For those who don’t want to hear about the labor pains of an investigation, read no further: quite a bit of tedium follows. For those mildly interested in the new wrinkle the tedium gives to our investigation, you can skip down to the last paragraph.

If you search FedSpending.org for Traffic.Com, for Mobility Technologies, or for Argus Networks (the name of the company until it changed it in 1999), you come up with zip. I won’t bore you with all the details, but the reason this is important is that when making a Freedom of Information Act request for a federal contract, it helps to know the number of the contract you’re asking for and, just as important, the agency that issued the contract. If you don’t know what you’re asking for, and who to ask for it from, the already slow and cumbersome FOIA process becomes glacial. You can of course, still pull it off: FOIA any and all contracts–or a list of same–issued between, say, January 1, 1998, and the present by the Department of Transportation to Traffic.com, AKA Mobility Technologies, AKA Argus Networks–and hope that the right one jumps out at you. In this case, though, you would be disappointed.

That’s because the contract referred to in the above-quoted Hill story appears not to have been issued to Mobility Technologies (for simplicity’s sake, let’s stick to calling the company that for now), but insted to Signal Corp. I found this out, after a lot of flailing around, when I came across these documents, copies of a preliminary draft of the form S-1 and appendices that Traffic.com filed in November 2005 with the Securities and Exchange Commission in connection with its Initial Public Offering. It’s a long PDF (441 pages) but if you scroll down to page 330, you’ll find the original contract numbers and the task order for Mobility Technologies’ work. On page 335 of the PDF, you find the office that issued the contract–the Transportation Administrative Services Center.

Since the contract was issued, Signal Corp. was bought out by a company called Veridian, which was in turn acquired by General Dynamics. If you search for General Dynamics or Veridian in the 2002 Fedspending database, you can find contract number DTTS59-99-D-00445, the one under which Mobility Technologies was awarded the task order that I think we’re interested in.

At this point, I don’t know why the contract was done this way, but it does seem a little odd–if the program was important enough to draw the attention of so many members of Congress (go back to The Hill’s story to see what I mean), why did the money to implement it come from a task order tacked onto what appears to be something of an unrelated contract given to another firm?

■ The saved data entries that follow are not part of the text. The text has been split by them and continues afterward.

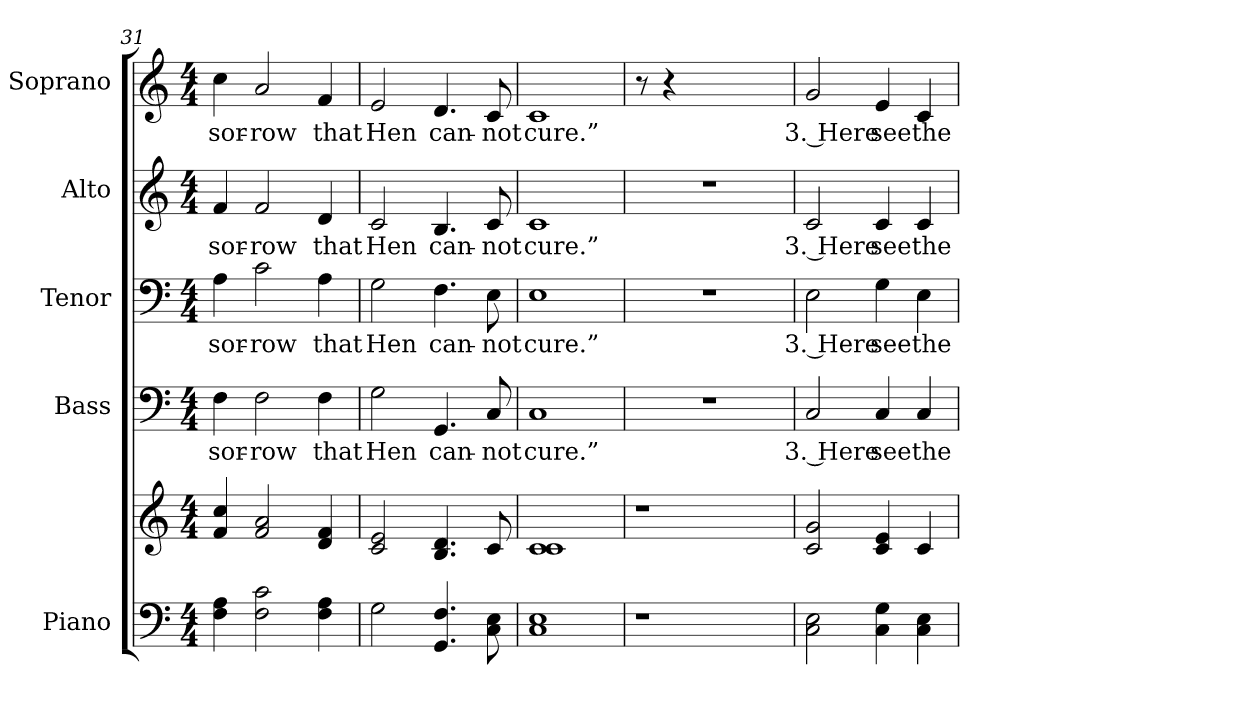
**kern	**kern	**kern	**text	**kern	**text	**kern	**text	**kern	**text
*part5	*part5	*part4	*part4	*part3	*part3	*part2	*part2	*part1	*part1
*staff6	*staff5	*staff4	*staff4	*staff3	*staff3	*staff2	*staff2	*staff1	*staff1
*I"Piano	*	*I"Bass	*	*I"Tenor	*	*I"Alto	*	*I"Soprano	*
*I'Pno.	*	*I'B.	*	*I'T.	*	*I'A.	*	*I'S.	*
*clefF4	*clefG2	*clefF4	*	*clefF4	*	*clefG2	*	*clefG2	*
*k[]	*k[]	*k[]	*	*k[]	*	*k[]	*	*k[]	*
*C:	*C:	*C:	*	*C:	*	*C:	*	*C:	*
*M4/4	*M4/4	*M4/4	*	*M4/4	*	*M4/4	*	*M4/4	*
=31	=31	=31	=31	=31	=31	=31	=31	=31	=31
!	!	!	!LO:LY:b:color=#000000	!	!	!	!	!	!
!	!	!	!	!	!LO:LY:b:color=#000000	!	!	!	!
!	!	!	!	!	!	!	!LO:LY:b:color=#000000	!	!
!	!	!	!	!	!	!	!	!	!LO:LY:b:color=#000000
4Fi\ 4Ai	4fi/ 4cci	4Fi\	sor-	4Ai\	sor-	4fi/	sor-	4cci\	sor-
!	!	!	!LO:LY:b:color=#000000	!	!	!	!	!	!
!	!	!	!	!	!LO:LY:b:color=#000000	!	!	!	!
!	!	!	!	!	!	!	!LO:LY:b:color=#000000	!	!
!	!	!	!	!	!	!	!	!	!LO:LY:b:color=#000000
2Fi\ 2ci	2fi/ 2ai	2Fi\	-row	2ci\	-row	2fi/	-row	2ai/	-row
!	!	!	!LO:LY:b:color=#000000	!	!	!	!	!	!
!	!	!	!	!	!LO:LY:b:color=#000000	!	!	!	!
!	!	!	!	!	!	!	!LO:LY:b:color=#000000	!	!
!	!	!	!	!	!	!	!	!	!LO:LY:b:color=#000000
4Fi\ 4Ai	4di/ 4fi	4Fi\	that	4Ai\	that	4di/	that	4fi/	that
!!LO:PB:g=z
=32	=32	=32	=32	=32	=32	=32	=32	=32	=32
!	!	!	!LO:LY:b:color=#000000	!	!	!	!	!	!
!	!	!	!	!	!LO:LY:b:color=#000000	!	!	!	!
!	!	!	!	!	!	!	!LO:LY:b:color=#000000	!	!
!	!	!	!	!	!	!	!	!	!LO:LY:b:color=#000000
2Gi\	2ci/ 2ei	2Gi\	Hen	2Gi\	Hen	2ci/	Hen	2ei/	Hen
!	!	!	!LO:LY:b:color=#000000	!	!	!	!	!	!
!	!	!	!	!	!LO:LY:b:color=#000000	!	!	!	!
!	!	!	!	!	!	!	!LO:LY:b:color=#000000	!	!
!	!	!	!	!	!	!	!	!	!LO:LY:b:color=#000000
4.GGi/ 4.Fi	4.Bi/ 4.di	4.GGi/	can-	4.Fi\	can-	4.Bi/	can-	4.di/	can-
!	!	!	!LO:LY:b:color=#000000	!	!	!	!	!	!
!	!	!	!	!	!LO:LY:b:color=#000000	!	!	!	!
!	!	!	!	!	!	!	!LO:LY:b:color=#000000	!	!
!	!	!	!	!	!	!	!	!	!LO:LY:b:color=#000000
8Ci\ 8Ei	8ci/	8Ci/	-not	8Ei\	-not	8ci/	-not	8ci/	-not
=33	=33	=33	=33	=33	=33	=33	=33	=33	=33
!	!	!	!LO:LY:b:color=#000000	!	!	!	!	!	!
!	!	!	!	!	!LO:LY:b:color=#000000	!	!	!	!
!	!	!	!	!	!	!	!LO:LY:b:color=#000000	!	!
!	!	!	!	!	!	!	!	!	!LO:LY:b:color=#000000
1Ci 1Ei	1ci 1ci	1Ci	cure.”	1Ei	cure.”	1ci	cure.”	1ci	cure.”
=34	=34	=34	=34	=34	=34	=34	=34	=34	=34
!LO:N:vis=1	!LO:N:vis=1	!LO:N:vis=1	!	!LO:N:vis=1	!	!LO:N:vis=1	!	!	!
4.r	4.r	1r	.	1r	.	1r	.	8r	.
.	.	.	.	.	.	.	.	4r	.
2ryy	2ryy	.	.	.	.	.	.	2ryy	.
8ryy	8ryy	.	.	.	.	.	.	8ryy	.
=35	=35	=35	=35	=35	=35	=35	=35	=35	=35
!	!	!	!LO:LY:b:color=#000000	!	!	!	!	!	!
!	!	!	!	!	!LO:LY:b:color=#000000	!	!	!	!
!	!	!	!	!	!	!	!LO:LY:b:color=#000000	!	!
!	!	!	!	!	!	!	!	!	!LO:LY:b:color=#000000
2Ci\ 2Ei	2ci/ 2gi	2Ci/	3. Here	2Ei\	3. Here	2ci/	3. Here	2gi/	3. Here
!	!	!	!LO:LY:b:color=#000000	!	!	!	!	!	!
!	!	!	!	!	!LO:LY:b:color=#000000	!	!	!	!
!	!	!	!	!	!	!	!LO:LY:b:color=#000000	!	!
!	!	!	!	!	!	!	!	!	!LO:LY:b:color=#000000
4Ci\ 4Gi	4ci/ 4ei	4Ci/	see	4Gi\	see	4ci/	see	4ei/	see
!	!	!	!LO:LY:b:color=#000000	!	!	!	!	!	!
!	!	!	!	!	!LO:LY:b:color=#000000	!	!	!	!
!	!	!	!	!	!	!	!LO:LY:b:color=#000000	!	!
!	!	!	!	!	!	!	!	!	!LO:LY:b:color=#000000
4Ci\ 4Ei	4ci/	4Ci/	the	4Ei\	the	4ci/	the	4ci/	the
=	=	=	=	=	=	=	=	=	=
*-	*-	*-	*-	*-	*-	*-	*-	*-	*-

Now, for the new wrinkle: Generally, it’s almost impossible to get information from the federal government on subcontractors (that is, the companies that government contractors hire to do government work). However, Form SF-LLL, handy little document that is, specifies that subawardees that lobby also have to file: “Check the appropriate classification of the reporting entity that designates if it is, or expects to be, a prime or subaward recipient. Identify the tier of the subawardee, e.g., the first subawardee of the prime is the 1st tier. Subawards include but are not limited to subcontracts, subgrants and contract awards under grants.” So, potentially, in addition to determining what contractors are lobbying for contracts, if we got our hands on a government-wide stack of SF-LLLs, we could also find out what subcontractors are lobbying, and have the first set of data on this underexamined facet of federal spending.